# The 65 Most Perfectly Timed Military Photos You’ll Ever See



## Ooh-Rah (Apr 2, 2015)

They are all listed in story, no 'multi-clicks' to move from photo-to-photo.  I have questions about some, but figure I'll give a few days for folks to check out.  Some of these are just amazing...
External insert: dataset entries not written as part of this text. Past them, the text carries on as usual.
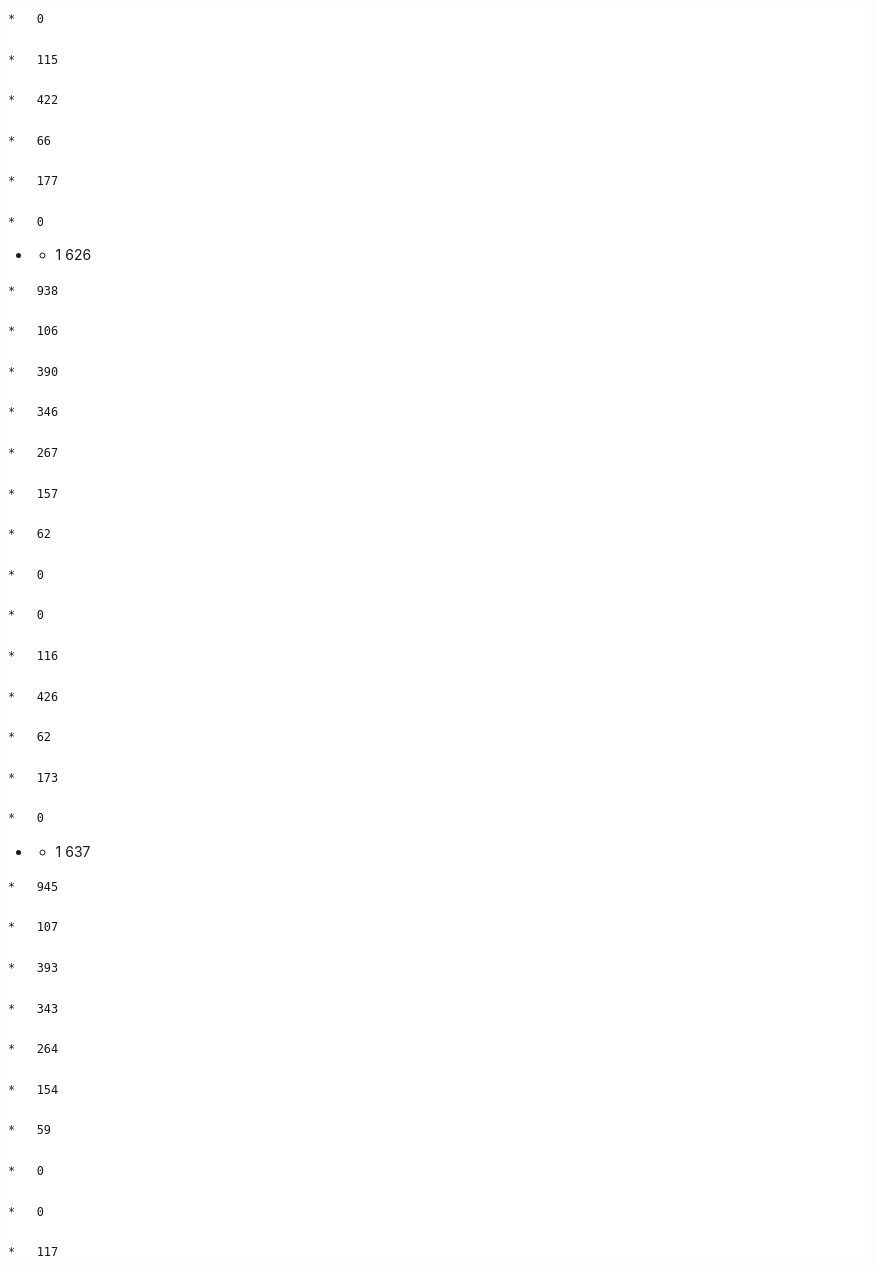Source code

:     *   0

    *   115

    *   422

    *   66

    *   177

    *   0


*    *   1 626

    *   938

    *   106

    *   390

    *   346

    *   267

    *   157

    *   62

    *   0

    *   0

    *   116

    *   426

    *   62

    *   173

    *   0


*    *   1 637

    *   945

    *   107

    *   393

    *   343

    *   264

    *   154

    *   59

    *   0

    *   0

    *   117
http://www.rsvlts.com/2015/03/31/perfect-timed-military-photos/

Examples:


----------



## Red Flag 1 (Apr 2, 2015)

Great photos! Thanks for the link!!


----------



## pardus (Apr 3, 2015)

Very cool!


----------



## Grunt (Apr 3, 2015)

Now I have 65 more options for new screen savers! 

Very cool photos indeed.


----------



## racing_kitty (Apr 3, 2015)

My personal faves: Marine drill team with Fat Albert overhead, and the flying dog attacking the bite sleeve.


----------



## Viper1 (Apr 3, 2015)

The Carl G and AT-4 photos are awesome.


----------



## parallel (Apr 3, 2015)

I can add another, this was taken from the bridge of the USS John L Hall (FFG-32) circa 1987-88ish.


----------



## DA SWO (Apr 3, 2015)

Was the harrier crash the same in Afghanistan (there was a youtube video of it)?


----------



## pardus (Apr 3, 2015)

DA SWO said:


> Was the harrier crash the same in Afghanistan (there was a youtube video of it)?



That's what I was thinking.


----------



## Dame (Apr 4, 2015)

Photographer: David Havenhand, RIP


----------



## JHD (Apr 5, 2015)

Thanks for sharing.  These are terrific.


----------



## Gunz (Apr 5, 2015)

That was fun. Thanks


----------



## SpitfireV (Apr 5, 2015)

You can really see how much those Iowa class would move sideways when they fired all their guns. 

Interestingly, those small turrets have 2x 127mm guns, so one of those turrets has the gun firepower of our entire frigate fleet.


----------